Canada has not had a diplomatic presence in Iran since 2012. The federal government advises Canadians travelling to Iran that the Canadian embassy in Ankara, Turkey, is responsible for providing consular assistance for Iran. The Italian embassy in Tehran has also represented Canadian interests in Iran for the past eight years and has provided consular assistance to Canadians there when needed.

Nasseri said it's unclear who to approach for help getting back to his wife and children in Canada.

"Basically there is nowhere to go, no one to ask," he said.

The Iranian Canadian Congress has called on the federal government to resume providing consular services in Iran.

"Unfortunately, this is another example where a lack of diplomatic relations and consular services only harms vulnerable Canadian citizens abroad," Younes Zangiabadi with the Iranian Canadian Congress said in an email Tuesday.

"We experienced the airplane shot down in January where families of victims had nowhere to go for support after that tragedy and this is, unfortunately, happening again with coronavirus."

Nasseri said the mood in Tehran is tense, and some Canadians are desperate to get home. He's looking at all his options, including the possibility of chartering a boat to another country in the Persian Gulf — though he's not sure that will work.

Federal Health Minister Patty Hajdu said Canadian repatriation efforts are limited, given the spread of the virus globally.

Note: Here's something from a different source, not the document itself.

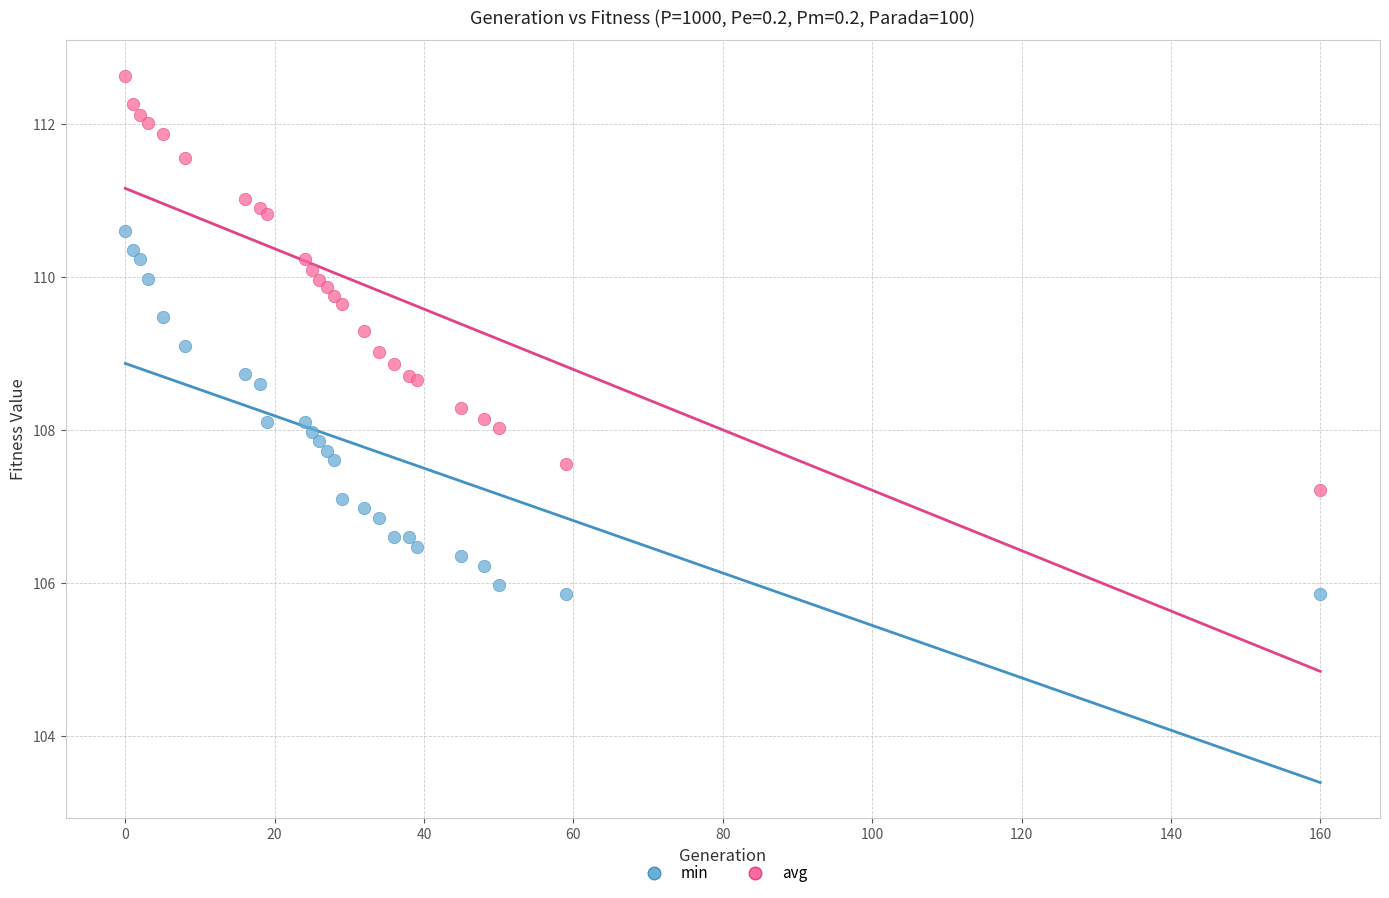

What is the X range (max minus min) for the scatter plot?

160.0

"It's difficult at this point to commit to an ongoing repatriation effort. We have to remember that it takes a lot of resources and the resources have to be focused in terms of our domestic response," Hajdu said Tuesday in Ottawa.

Foreign Affairs Minister Francois-Philippe Champagne said Canada is monitoring the global coronavirus situation very closely, particularly in South Korea, Italy and Iran, which have all seen sudden spikes in the number of people infected with the virus.

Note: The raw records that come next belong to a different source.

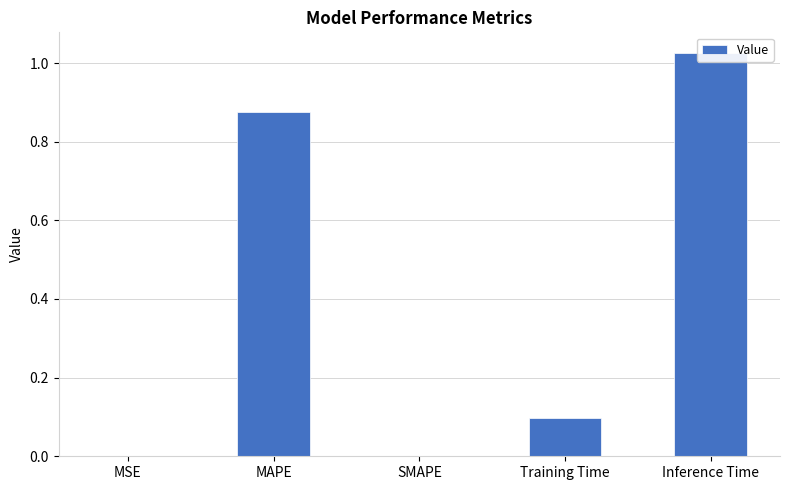

How many data points are above 0?

4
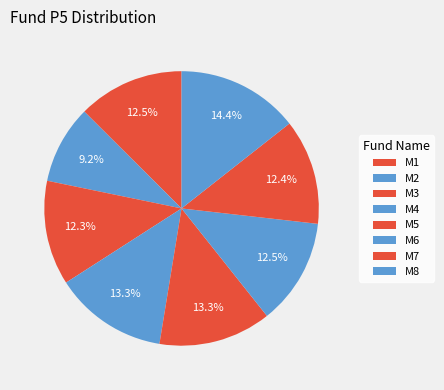

How many slices are in this pie chart?

8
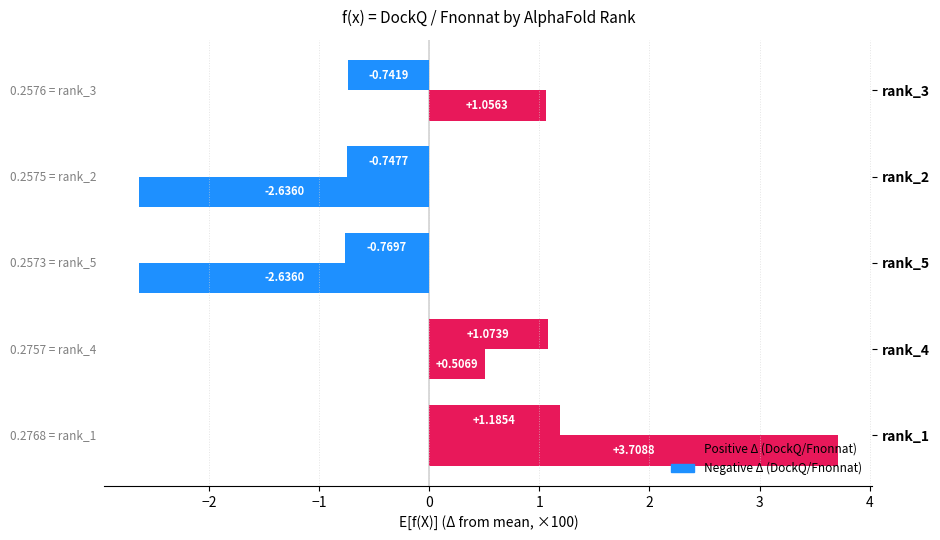

The DockQ (Δ×100) series shows -0.7 at rank_3. True or false?

True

He said he's been in touch with foreign ministers from several countries for more information about the situation abroad, and advises anyone thinking about leaving Canada on an international trip to inquire about the status of the coronavirus in the place they are travelling to.  

While all the Canadians and their families repatriated from Wuhan have been released from quarantine at Canadian Forces Base Trenton in Ontario, a group of about 50 who are still in China is hoping the federal government can charter another flight to bring them home.

Canadians in Hubei, a group advocating for those stuck in Wuhan, sent an open letter to Global Affairs Canada last week asking for help.

Global Affairs Canada said in a statement that the government continues to remain available to provide assistance for Canadians in China, to the extent possible.

Elaine Cheng, a Canadian citizen, and her husband, who has a visa, are among those looking for help.

When she contacted the embassy, she said she was told her husband cannot accompany her and called the decision "incompassionate, unfair, inhumane."

Simon Zheng, another Canadian citizen who lives in B.C., said his wife holds a work permit and went to Wuhan to celebrate the holidays and the Chinese New Year.

He said he was supposed to meet up with his wife in mid-January but she told him to not to come because of the outbreak, and now he hopes the Canadian government will send another plane.

"We have the good faith that the government will actually help us, but we don't know in what way."

Canada's top health official approved the released of the final 195 Canadians and their families after two weeks of observation.

All the Wuhan evacuees were quarantined at CFB Trenton for 14 days — the presumed incubation period of the virus — to be isolated and observed for signs of the disease now called COVID-19.

A group of 219 evacuees were allowed to leave the base last week after passing a final round of health screening.

Chief public health officer Dr. Theresa Tam says none of the evacuees from Wuhan showed any signs of the virus, and they do not pose a risk of transmitting the disease when they return to their homes.

The government has offered to transport the evacuees to Toronto, where they will make their way to their homes.

Tam says the risk of the coronavirus spreading within Canada is still low.

This report by The Canadian Press was first published Feb. 25, 2020

— With files from Hina Alam in Vancouver and The Associated Press.